Polegarzinho

O espectáculo do Teatro de Marionetas do Porto em análise na rua de baixo.

Polegarzinho, a história do rapazinho criado pelo feiticeiro Merlim, está actualmente em reposição no Balleteatro Auditório.

Encenada por João Paulo Seara Cardoso, director artístico da companhia Teatro de Marionetas do Porto, a peça adapta livremente o conto infantil do menino que era do tamanho de um polegar e das diversas aventuras que vive, desde ser comido por uma vaca, ir parar ao estômago de um peixe, lutar contra um corvo que o confunde com uma rã e derrotar o gigante.

Todas estas peripécias (que surgem sobretudo, devido à sua peculiar aparência) são retractadas em cena através de vários dispositivos: imagens – vídeo que reproduzem as belíssimas imagens de Júlio Vanzeler (colaborador habitual da companhia em quase todas as criações, é o responsável pelas marionetas e também pelas imagens gráficas da obra ilustrada que a companhia tem vindo  a editar, simultaneamente com os espectáculos, disponíveis na editora Campo das Letras) marionetas – das mais variadas proporções; objectos que utilizados pelos actores ,se multiplicam em personagens, e música cénica.

Enumerados que estão os diversos meios (característica também usual desta companhia, que se distingue no campo das marionetas pela constante experimentação e fusão de diversas disciplinas artísticas) importa lançarmos um olhar crítico sobre os mesmos.

As imagens – vídeo, que são uma constante nos últimos trabalhos deste encenador, apesar da beleza gráfica já anunciada, talvez sejam, ainda assim restritivas da poesia cénica (no sentido que fixam uma imagem, que pertence à obra literária e não à encenação, ainda que sejam ambas construídas em parceria).

Atrevemo-nos a sugerir, por exemplo, que a obra ganharia se na altura da aparição do gigante, ouvíssemos apenas a sua voz para depois presenciar  através da imponente marioneta ; por oposição à sucessão de imagens projectadas que buscam reproduzir as expressões faciais do mesmo.

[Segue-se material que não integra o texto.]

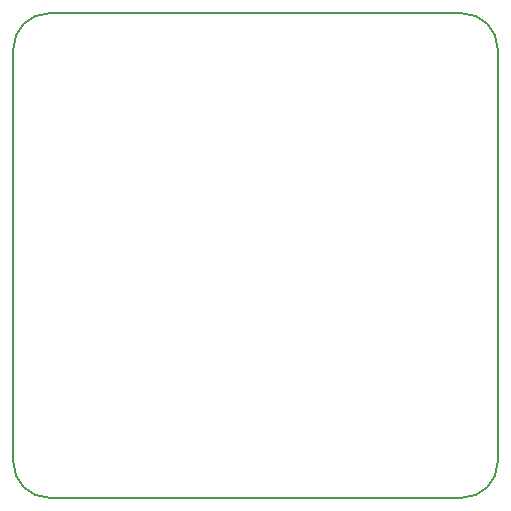
<source format=gm1>
%TF.GenerationSoftware,KiCad,Pcbnew,(5.1.9)-1*%
%TF.CreationDate,2021-06-05T23:50:19+09:00*%
%TF.ProjectId,universal_power_board,756e6976-6572-4736-916c-5f706f776572,rev?*%
%TF.SameCoordinates,Original*%
%TF.FileFunction,Profile,NP*%
%FSLAX46Y46*%
G04 Gerber Fmt 4.6, Leading zero omitted, Abs format (unit mm)*
G04 Created by KiCad (PCBNEW (5.1.9)-1) date 2021-06-05 23:50:19*
%MOMM*%
%LPD*%
G01*
G04 APERTURE LIST*
%TA.AperFunction,Profile*%
%ADD10C,0.200000*%
%TD*%
G04 APERTURE END LIST*
D10*
X134445000Y-91615000D02*
G75*
G02*
X131445000Y-94615000I-3000000J0D01*
G01*
X131445000Y-53615001D02*
G75*
G02*
X134445000Y-56615001I0J-3000000D01*
G01*
X96445001Y-94615000D02*
G75*
G02*
X93445001Y-91615000I0J3000000D01*
G01*
X96445001Y-53615001D02*
X131445000Y-53615001D01*
X134445000Y-56615001D02*
X134445000Y-91615000D01*
X93445001Y-91615000D02*
X93445001Y-56615001D01*
X93445001Y-56615001D02*
G75*
G02*
X96445001Y-53615001I3000000J0D01*
G01*
X131445000Y-94615000D02*
X96445001Y-94615000D01*
M02*

</source>
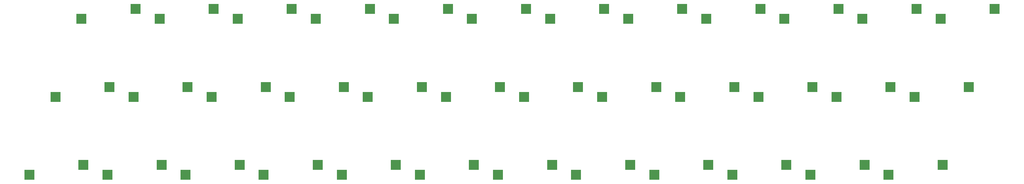
<source format=gbr>
%TF.GenerationSoftware,KiCad,Pcbnew,8.0.6*%
%TF.CreationDate,2026-02-10T22:10:33+01:00*%
%TF.ProjectId,keyboard,6b657962-6f61-4726-942e-6b696361645f,rev?*%
%TF.SameCoordinates,Original*%
%TF.FileFunction,Paste,Bot*%
%TF.FilePolarity,Positive*%
%FSLAX46Y46*%
G04 Gerber Fmt 4.6, Leading zero omitted, Abs format (unit mm)*
G04 Created by KiCad (PCBNEW 8.0.6) date 2026-02-10 22:10:33*
%MOMM*%
%LPD*%
G01*
G04 APERTURE LIST*
%ADD10R,2.550000X2.500000*%
G04 APERTURE END LIST*
D10*
%TO.C,SW6*%
X142940000Y-41960000D03*
X156790000Y-39420000D03*
%TD*%
%TO.C,SW29*%
X109606667Y-81960000D03*
X123456667Y-79420000D03*
%TD*%
%TO.C,SW35*%
X229606667Y-81960000D03*
X243456667Y-79420000D03*
%TD*%
%TO.C,SW4*%
X102940000Y-41960000D03*
X116790000Y-39420000D03*
%TD*%
%TO.C,SW13*%
X36273333Y-61960000D03*
X50123333Y-59420000D03*
%TD*%
%TO.C,SW1*%
X42940000Y-41960000D03*
X56790000Y-39420000D03*
%TD*%
%TO.C,SW20*%
X176273333Y-61960000D03*
X190123333Y-59420000D03*
%TD*%
%TO.C,SW5*%
X122940000Y-41960000D03*
X136790000Y-39420000D03*
%TD*%
%TO.C,SW36*%
X249606667Y-81960000D03*
X263456667Y-79420000D03*
%TD*%
%TO.C,SW12*%
X262940000Y-41960000D03*
X276790000Y-39420000D03*
%TD*%
%TO.C,SW3*%
X82940000Y-41960000D03*
X96790000Y-39420000D03*
%TD*%
%TO.C,SW23*%
X236273333Y-61960000D03*
X250123333Y-59420000D03*
%TD*%
%TO.C,SW17*%
X116273333Y-61960000D03*
X130123333Y-59420000D03*
%TD*%
%TO.C,SW33*%
X189606667Y-81960000D03*
X203456667Y-79420000D03*
%TD*%
%TO.C,SW18*%
X136273333Y-61960000D03*
X150123333Y-59420000D03*
%TD*%
%TO.C,SW34*%
X209606667Y-81960000D03*
X223456667Y-79420000D03*
%TD*%
%TO.C,SW26*%
X49606667Y-81960000D03*
X63456667Y-79420000D03*
%TD*%
%TO.C,SW24*%
X256273333Y-61960000D03*
X270123333Y-59420000D03*
%TD*%
%TO.C,SW21*%
X196273333Y-61960000D03*
X210123333Y-59420000D03*
%TD*%
%TO.C,SW11*%
X242940000Y-41960000D03*
X256790000Y-39420000D03*
%TD*%
%TO.C,SW27*%
X69606667Y-81960000D03*
X83456667Y-79420000D03*
%TD*%
%TO.C,SW2*%
X62940000Y-41960000D03*
X76790000Y-39420000D03*
%TD*%
%TO.C,SW10*%
X222940000Y-41960000D03*
X236790000Y-39420000D03*
%TD*%
%TO.C,SW28*%
X89606667Y-81960000D03*
X103456667Y-79420000D03*
%TD*%
%TO.C,SW32*%
X169606667Y-81960000D03*
X183456667Y-79420000D03*
%TD*%
%TO.C,SW19*%
X156273333Y-61960000D03*
X170123333Y-59420000D03*
%TD*%
%TO.C,SW31*%
X149606667Y-81960000D03*
X163456667Y-79420000D03*
%TD*%
%TO.C,SW30*%
X129606667Y-81960000D03*
X143456667Y-79420000D03*
%TD*%
%TO.C,SW22*%
X216273333Y-61960000D03*
X230123333Y-59420000D03*
%TD*%
%TO.C,SW8*%
X182940000Y-41960000D03*
X196790000Y-39420000D03*
%TD*%
%TO.C,SW7*%
X162940000Y-41960000D03*
X176790000Y-39420000D03*
%TD*%
%TO.C,SW16*%
X96273333Y-61960000D03*
X110123333Y-59420000D03*
%TD*%
%TO.C,SW25*%
X29606667Y-81960000D03*
X43456667Y-79420000D03*
%TD*%
%TO.C,SW9*%
X202940000Y-41960000D03*
X216790000Y-39420000D03*
%TD*%
%TO.C,SW14*%
X56273333Y-61960000D03*
X70123333Y-59420000D03*
%TD*%
%TO.C,SW15*%
X76273333Y-61960000D03*
X90123333Y-59420000D03*
%TD*%
M02*

</source>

Particular atenção (e diria mesmo, aplauso) merece-nos o trabalho da pianista Shirley  Resende, e as composições de Roberto Neulichedl. Também presente em trabalhos anteriores da companhia ( A Cor do Céu, O Principio do Prazer) os espectáculos são iluminados pela sua criação cénica e apenas desejaríamos que a sua presença (que realça o efeito espectáculo, no sentido do artifício; como o canto dos actores) fosse realçada, assumindo o lugar de intérprete, e não de acompanhante, como parece sugerir alguma iluminação, que dissimula a sua figura.

O cenário presta-se ao jogo (de resto ,também executado pelos actores) de proporções; realçando o lado lúdico .

Quanto aos actores, a nota é positiva; particularmente pela multiplicidade de personagens  e pela fusão de trabalho actor/ marionetista, contudo num elenco que sofreu algumas alterações após a sua estreia, denota-se no trabalho de Sara Fernandes uma menor destreza vocal que impede maior clareza na passagem (rápida) de personagens; destacando-se o intérprete Edgard Fernandes pela marca pessoal e subtil que importa a cada um destes.